John Bouvier (1787-1851) was a Philadelphia lawyer, recorder, and criminal court judge. He is most remembered for his legal dictionary, believed to be the first legal dictionary based on American law.

Bouvier emigrated to America from the South of France with his family in 1802 at age fifteen. His early career was spent as a printer and bookseller, but he later transitioned into the practice of law. Before applying for admission to practice as an attorney, Bouvier became a student of Andrew Stewart, a Representative of Pennsylvania for the 13th, 14th, 18th, and 20th Congresses. In 1818 Bouvier was admitted to practice in Fayette County, and in 1822 he was admitted to practice as an attorney of the Supreme Court of Pennsylvania. His legal career included a stint as the Recorder of the City of Philadelphia from 1836 to 1838. He was then appointed Associate Judge of the Court of Criminal Sessions in Philadelphia. Bouvier died on November 18, 1851, and his remains can be found at Laurel Hill Cemetery.
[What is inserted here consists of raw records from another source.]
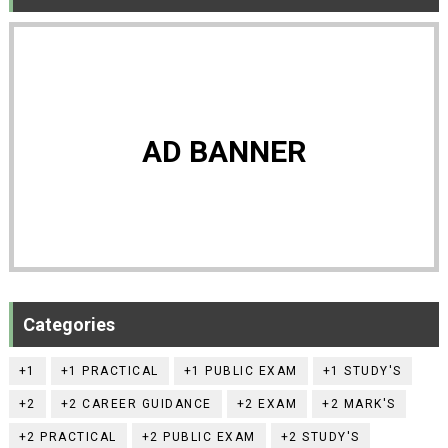
AD BANNER
Categories
+1
+1 PRACTICAL
+1 PUBLIC EXAM
+1 STUDY'S
+2
+2 CAREER GUIDANCE
+2 EXAM
+2 MARK'S
+2 PRACTICAL
+2 PUBLIC EXAM
+2 STUDY'S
Bouvier's most famous contribution to the legal profession is his dictionary. As he studied law, Bouvier struggled with the legal dictionaries of the time that focused on British laws. In the Preface to his 1839 A Law Dictionary, Bouvier says the British law dictionaries "were written for another country possessing laws different from our own. . . . And there is a great portion which, though useful to an English lawyer, is almost useless to the American student". Bouvier believed his dictionary "written entirely anew, and calculated to remedy those defects, would be useful to the profession". Bouvier's thoughts on his dictionary were correct. Bouvier published three editions of his dictionary in his lifetime, and the fourth edition was based on notes prepared by Bouvier before his death. Bouvier's Dictionary continues to be published today: the latest edition was published in 2012 by Wolters Kluwer.

Though he is most known for his dictionary, Bouvier also edited the 1842-1846 edition of Bacon's Abridgement, where he added American cases to the annotated encyclopedia of the law, and shortly before his death in 1851 he published the Institutes of American Law, a four volume treatise where he details various legal principles, including bailment, contracts, and property.

Jenkins' Portrait Gallery includes a painting of Bouvier attributed to T.B. Walsh, who is also credited for engravings of Benjamin Franklin and the Captains Creighton, Low, and Stouffer Life Saving Medal. His portrait is on display in the hallway leading from the Circulation Desk to the Pennsylvania Collection.

In addition to Bouvier's portrait, Jenkins' Rare Book Collection includes early editions of his dictionary, including the first edition from 1839, his edition of Bacon's Abridgement, and the second edition of the Institutes of American Law. A short biography of Bouvier is also included in Henry Simpson's The Lives of Eminent Philadelphians, Now Deceased (1859).

Many editions of Bouvier's Dictionary can also be found on HeinOnline as part of Spinelli's Law Library Reference Shelf. HeinOnline also includes expositions and reviews of Bouvier's Dictionary, like "John Bouvier and His Dictionary: 1839-1914" (3 Am. L. Sch. Rev. 546) and "Early American Legal Lexicographers: Bouvier - 1839" (1 Language and the Law: Proceedings of a Conference, December 6-8, 2001 (Marlyn Robinson, ed.) 68 (2003)).